» EXTRAIT DE PAGE
Des femmes bien présentes dans le Festival
Smashed2, par la compagnie londonienne Gandini Juggling
Vivant et coloré, sautillant, léger et enjoué de prime abord, Smashed2, présenté par la troupe de Sean Gandini et Kati Ylä-Hokkala, est un spectacle qu’on ne saurait précisément nommer, qu’on ne saurait ranger dans aucune catégorie définie. Sept femmes, deux hommes, quatre-vingts oranges et sept pastèques pour dérouler une prestation qui allie le jonglage à la danse, le théâtre au cirque, dans une chorégraphie se disant hommage au Tanztheater de Pina Bausch.
Tout semble dans les premiers moments fort sage et bien classique, mouvements d’ensemble parfaitement réglés pour sept jeunes femmes à la robe assez sage, aux cheveux disciplinés, au maintien tout empreint d’élégance. De jolies ballerines, en somme… Et les deux jongleurs, bien qu’en costume de ville leur présence grise semble un peu incongrue au cœur de ce gynécée, les deux jongleurs donc s’intègrent sans peine apparente à la troupe féminine. Pourtant, quelques gestes, en clin d’œil humoristique, pourraient nous alerter, nous guidant subrepticement vers une autre voie, moins innocente, plus âpre. Ainsi des trois oranges groupées malicieusement en triangle au devant de chaque sexe. Ou des cheveux que l’on dénoue, en gestes provocateurs, sur les épaules.
Le spectacle est fait de tableaux liés par une bande son variée, qui saute d’une mélodie classique aux airs d’Ennio Morricone en passant par ceux des films et grandes comédies musicales américaines, sans oublier le hard rock ni le “Soubizoubizou”, rengaine de variétés un peu mièvre emblématique des années 60, et qui pourrait marquer la fin d’une séquence kitsch !

» DONNÉES SOURCES
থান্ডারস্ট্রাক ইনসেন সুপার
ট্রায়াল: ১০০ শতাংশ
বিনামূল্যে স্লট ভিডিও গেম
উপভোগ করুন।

» TÂCHES À RÉALISER
a. D'après l'extrait sur Smashed2, combien de pastèques le spectacle utilise-t-il ?
b. Rédigez la suite de l'extrait sur Smashed2, s'il vous plaît.
Les données n'ont aucun lien avec l'extrait sur Smashed2.

» RÉPONSES PAR TÂCHE
a. Sept pastèques.

b.
Des tableaux composés, évoquant parfois telle toile de maître, où l’on tient la pause face aux applaudissements qui ne tardent pas à venir, ou d’apparence plus brouillonne, presque sauvage, et dans lesquels un homme ou l’autre tente de se glisser. Des duos aussi, humoristiques, se riant de l’Homme, et qui laissent l’avantage à la Femme.
Mais bientôt monte l’agressivité, à destination du corps de l’autre, comme retenue dans une lenteur des coups, voulue et pourtant expressive. Agressivité qui mène à la séquence finale, ou sur les “objets” de jonglage s’exerce la violence détournée, fruits exutoires écrasés, ouverts, violés, jus des oranges mouillant les visages, pastèques où d’aucune viendra s’abreuver.
Et si les couleurs, dans la nuit de la salle ouverte au ciel, si les matières pulpeuses composent au sol un tableau jaune, rouge et vert à l’étrange beauté, je ne peux m’empêcher d’un pincement au cœur à la pensée de ce « gâchis » : est-ce pour me consoler que le maître-jongleur m’offrira, dans un sourire et dans sa main tendue, une orange lisse et bien ronde ?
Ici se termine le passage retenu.